Assigned task 1 — Reproduce the text on manspreading word for word, starting at "Even medical science" and ending at "with legs closed.".
Assigned task 2 — In the text on manspreading, which agency launched the campaign discouraging men from taking multiple seats with their legs apart?

The word “manspreading’ has recently caused a stir because of the New York’s Metropolitan Transit Authority’s (MTA) new campaign discouraging men from sitting with their legs so far apart that they take multiple seats in public trains and buses. The initiative was welcomed by commuters, mostly women, children and elderly folks, who fell victims to these inconsiderate space hoggers.
Apart from monopolizing seats and invading personal spaces, feminist groups also argue that manspreading is a crime against women as the “offenders” either consciously or unconsciously assert their “male privilege.” As a result, many women would rather stand in the train than sit beside a guy who thinks his dick is too big it deserves a seat of its own.
As expected, manspreaders didn’t take the issue sitting down with their legs crossed. They argue that it is not only their God-given right to sit with their legs spread out like real men ought to do, it is also a biological necessity to keep the family jewels from getting squashed. Unfortunately, no one seems to be buying this crap, particularly proper gentlemen, who can sit unbothered with their knees in comfortable distance from each other.
Even medical science cannot support this “for good health” claim. Unless a man is suffering from such conditions as hernia and elephantiasis, or is still recovering from surgery such as penile augmentation and vasectomy, there should be no cause for discomfort when sitting with legs closed.
So unless your going home from the hospital after finally getting that penile prosthesis implant you’ve been dreaming of, be a proper gentleman and keep those legs closed while on a train or bus. Share a sit and win a friend. When you get home, you can manspread all you want and no one would mind.

Extracted data —

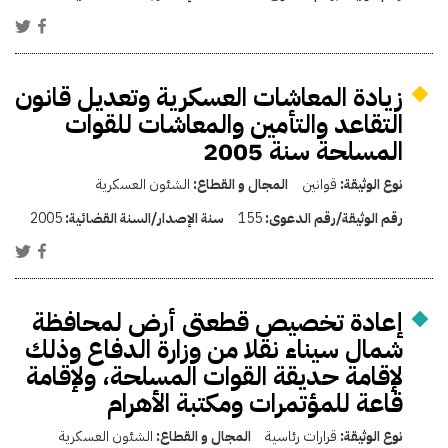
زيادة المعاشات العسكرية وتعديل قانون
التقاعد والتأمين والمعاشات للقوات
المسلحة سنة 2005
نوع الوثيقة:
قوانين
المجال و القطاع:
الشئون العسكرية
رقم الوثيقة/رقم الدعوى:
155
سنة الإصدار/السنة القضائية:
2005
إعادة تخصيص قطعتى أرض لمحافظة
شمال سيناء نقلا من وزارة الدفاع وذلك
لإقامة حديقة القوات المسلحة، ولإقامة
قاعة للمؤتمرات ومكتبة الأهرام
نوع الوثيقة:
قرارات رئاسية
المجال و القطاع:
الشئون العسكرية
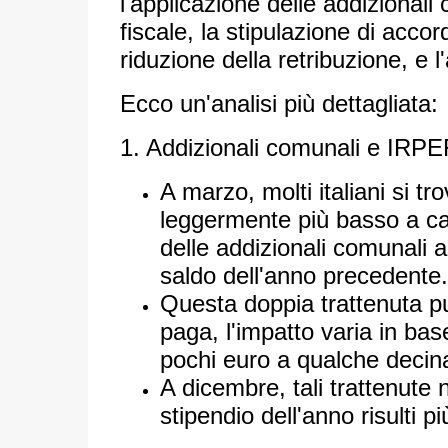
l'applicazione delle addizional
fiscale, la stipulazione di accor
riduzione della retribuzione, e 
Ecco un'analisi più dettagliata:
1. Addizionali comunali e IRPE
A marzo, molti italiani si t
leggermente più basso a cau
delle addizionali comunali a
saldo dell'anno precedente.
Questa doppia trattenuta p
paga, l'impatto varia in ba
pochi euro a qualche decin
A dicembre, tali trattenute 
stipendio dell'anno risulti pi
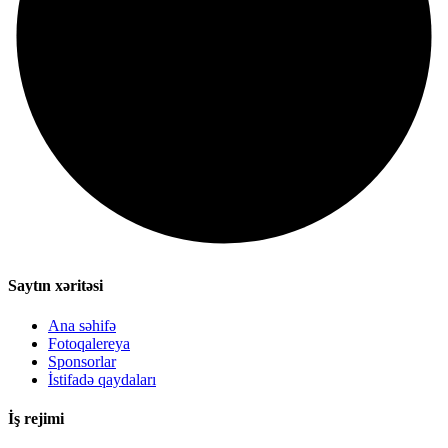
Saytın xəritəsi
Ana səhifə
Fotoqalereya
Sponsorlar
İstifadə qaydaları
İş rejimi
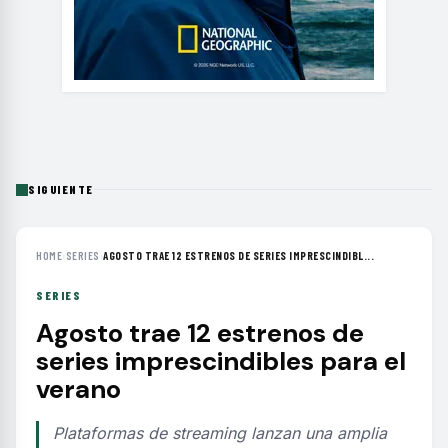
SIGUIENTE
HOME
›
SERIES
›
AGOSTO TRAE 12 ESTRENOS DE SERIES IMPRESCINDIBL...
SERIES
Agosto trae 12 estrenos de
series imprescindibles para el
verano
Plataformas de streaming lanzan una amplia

---

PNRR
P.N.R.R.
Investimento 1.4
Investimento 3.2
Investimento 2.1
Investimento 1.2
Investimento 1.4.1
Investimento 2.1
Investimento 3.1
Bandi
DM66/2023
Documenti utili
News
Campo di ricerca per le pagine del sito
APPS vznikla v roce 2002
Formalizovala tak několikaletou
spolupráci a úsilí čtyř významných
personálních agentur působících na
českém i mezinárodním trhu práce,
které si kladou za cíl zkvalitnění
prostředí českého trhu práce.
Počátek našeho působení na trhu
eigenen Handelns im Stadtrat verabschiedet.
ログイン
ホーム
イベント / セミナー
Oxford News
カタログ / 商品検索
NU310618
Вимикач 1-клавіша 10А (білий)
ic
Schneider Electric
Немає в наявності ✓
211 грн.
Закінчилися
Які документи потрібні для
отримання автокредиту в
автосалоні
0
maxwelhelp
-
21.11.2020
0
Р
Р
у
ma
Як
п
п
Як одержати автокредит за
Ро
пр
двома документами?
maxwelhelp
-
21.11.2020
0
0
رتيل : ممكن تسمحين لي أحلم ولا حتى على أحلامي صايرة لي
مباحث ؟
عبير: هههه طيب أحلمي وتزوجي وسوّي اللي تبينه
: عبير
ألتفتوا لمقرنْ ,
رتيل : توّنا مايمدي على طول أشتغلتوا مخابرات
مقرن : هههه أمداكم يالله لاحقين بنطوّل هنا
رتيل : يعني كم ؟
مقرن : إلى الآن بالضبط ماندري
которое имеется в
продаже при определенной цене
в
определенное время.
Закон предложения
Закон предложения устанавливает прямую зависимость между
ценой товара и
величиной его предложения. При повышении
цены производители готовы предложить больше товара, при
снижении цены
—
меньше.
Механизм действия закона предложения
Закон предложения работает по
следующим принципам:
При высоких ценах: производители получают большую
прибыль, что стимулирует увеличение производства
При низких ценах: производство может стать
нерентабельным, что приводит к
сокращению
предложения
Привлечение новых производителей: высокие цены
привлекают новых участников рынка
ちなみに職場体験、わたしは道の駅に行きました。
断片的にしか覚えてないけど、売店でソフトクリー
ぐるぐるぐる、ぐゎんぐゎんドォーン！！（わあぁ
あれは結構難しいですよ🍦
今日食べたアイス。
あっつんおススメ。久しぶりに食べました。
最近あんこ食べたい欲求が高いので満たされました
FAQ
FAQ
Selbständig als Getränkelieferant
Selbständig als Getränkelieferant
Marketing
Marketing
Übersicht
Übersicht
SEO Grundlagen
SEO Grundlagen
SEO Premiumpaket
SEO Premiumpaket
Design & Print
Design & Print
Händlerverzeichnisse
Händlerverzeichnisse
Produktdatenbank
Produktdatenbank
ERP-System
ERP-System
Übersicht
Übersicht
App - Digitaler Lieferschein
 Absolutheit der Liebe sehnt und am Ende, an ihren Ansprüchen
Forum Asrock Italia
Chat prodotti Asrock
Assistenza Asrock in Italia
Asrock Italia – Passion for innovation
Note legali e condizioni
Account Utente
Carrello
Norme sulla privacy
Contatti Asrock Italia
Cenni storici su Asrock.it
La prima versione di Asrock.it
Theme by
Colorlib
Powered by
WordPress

---

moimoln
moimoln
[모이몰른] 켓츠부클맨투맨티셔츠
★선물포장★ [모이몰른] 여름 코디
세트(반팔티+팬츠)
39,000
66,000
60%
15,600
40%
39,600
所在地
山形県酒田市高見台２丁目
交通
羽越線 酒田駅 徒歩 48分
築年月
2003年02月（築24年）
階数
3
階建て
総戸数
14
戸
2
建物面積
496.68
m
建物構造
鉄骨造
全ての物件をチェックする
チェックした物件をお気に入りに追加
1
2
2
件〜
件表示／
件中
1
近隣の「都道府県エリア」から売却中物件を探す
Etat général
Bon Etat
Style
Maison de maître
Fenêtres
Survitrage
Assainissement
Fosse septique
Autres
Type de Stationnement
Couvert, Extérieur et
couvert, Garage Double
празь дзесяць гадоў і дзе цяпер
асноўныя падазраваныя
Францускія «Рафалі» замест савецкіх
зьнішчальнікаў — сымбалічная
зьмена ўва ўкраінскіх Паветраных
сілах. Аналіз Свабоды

Final answer 1 —
Even medical science cannot support this “for good health” claim. Unless a man is suffering from such conditions as hernia and elephantiasis, or is still recovering from surgery such as penile augmentation and vasectomy, there should be no cause for discomfort when sitting with legs closed.

Final answer 2 — New York's Metropolitan Transit Authority (MTA).